Buffalonians who spoke with 2 On Your Side were mixed on the proposal.

BUFFALO, N.Y. — A tax on digital media like movies and audiobooks could be added to your paid subscriptions as a way to support public transit across the state, at least that's what members of New York's Assembly Majority are proposing.

The idea is part of the Assembly's budget proposal which was submitted Thursday. It would add an overall 8% sales tax to subscriptions like Netflix, Disney Plus, Hulu, Spotify, and Audible; 4% would be state sales tax, and the other 4% would local sales tax.

Other media or "digital product" that is "electronically or digitally delivered, streamed or accessed" would also be subject according to the Assembly's proposal. Cable and satellite television as well as newspapers or periodicals would be excluded.

The Assembly estimates revenue for New York City's Metropolitan Transportation Authority, or MTA, would reach $63 million by 2026-2027 and reach $29 million the first year.

By 2026-2027, an estimated $46 million would be raised for public transit everywhere else around the state, $21 million the first year.

Buffalonians who spoke with 2 On Your Side were mixed on the proposal.

"I can't decide if it's a good idea or not to got to the streaming sites, but I think public transportation is important," Suresh Kumar Ramaieah said.

"People can't do it no more. Paychecks aren't doing up, and everything else is going up," added KC Nomes.

With the final state budget due by April 1, Assembly Majority Leader Crystal Peoples-Stokes said while there is still a lot of things to work out. The Assembly's proposal is only one-third of the three-part negotiation process, which also includes Gov. Kathy Hochul's budget proposal and the State Senate's.

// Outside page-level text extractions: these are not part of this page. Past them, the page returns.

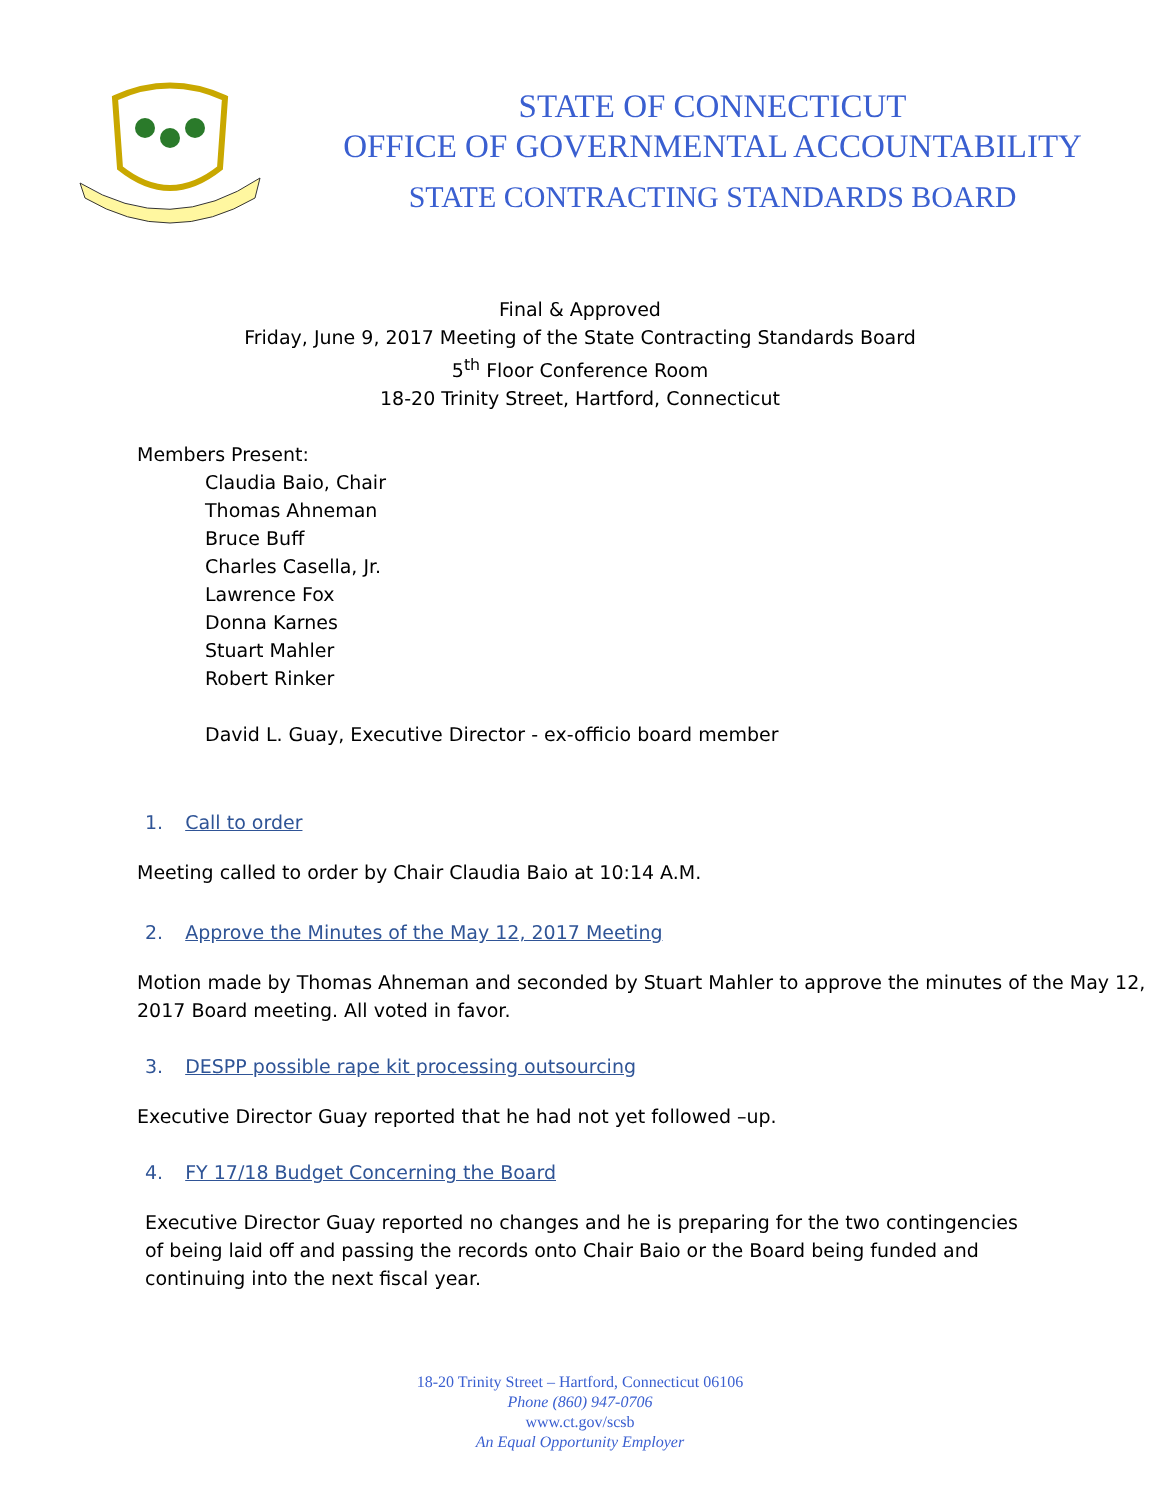STATE OF CONNECTICUT
OFFICE OF GOVERNMENTAL ACCOUNTABILITY
STATE CONTRACTING STANDARDS BOARD
Final & Approved
Friday, June 9, 2017 Meeting of the State Contracting Standards Board
5<sup>th</sup> Floor Conference Room
18-20 Trinity Street, Hartford, Connecticut
Members Present:
Claudia Baio, Chair
Thomas Ahneman
Bruce Buff
Charles Casella, Jr.
Lawrence Fox
Donna Karnes
Stuart Mahler
Robert Rinker
David L. Guay, Executive Director - ex-officio board member
1. Call to order
Meeting called to order by Chair Claudia Baio at 10:14 A.M.
2. Approve the Minutes of the May 12, 2017 Meeting
Motion made by Thomas Ahneman and seconded by Stuart Mahler to approve the minutes of the May 12, 2017 Board meeting. All voted in favor.
3. DESPP possible rape kit processing outsourcing
Executive Director Guay reported that he had not yet followed –up.
4. FY 17/18 Budget Concerning the Board
Executive Director Guay reported no changes and he is preparing for the two contingencies of being laid off and passing the records onto Chair Baio or the Board being funded and continuing into the next fiscal year.
18-20 Trinity Street – Hartford, Connecticut 06106
Phone (860) 947-0706
www.ct.gov/scsb
An Equal Opportunity Employer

"I know how desperate the MTA is for resources, and frankly, I know how desperate the NFTA is for additional resources," Peoples-Stokes (D) said.

While the majority leader told 2 On Your Side she doesn't think this tax proposal would tank negotiations, she hopes it will be included.

"If you're talking to somebody who drives a car who never needs to use a bus, then they're probably going to say, 'Why is there going to be a new tax?' But if you talk to somebody who takes the bus everywhere, they go, they're going to say, 'Oh, yeah, we do need support for public transit,' " the Majority Leader added.

Assembly Minority Leader Will Barclay said the move is just another example of Albany Democrats taxing the middle class.

"It may be the old adage, but it's an accurate adage. I would say we tax everything in New York, and not only do we tax everything in New York, we tax it at the highest rates we possibly can," Barclay said.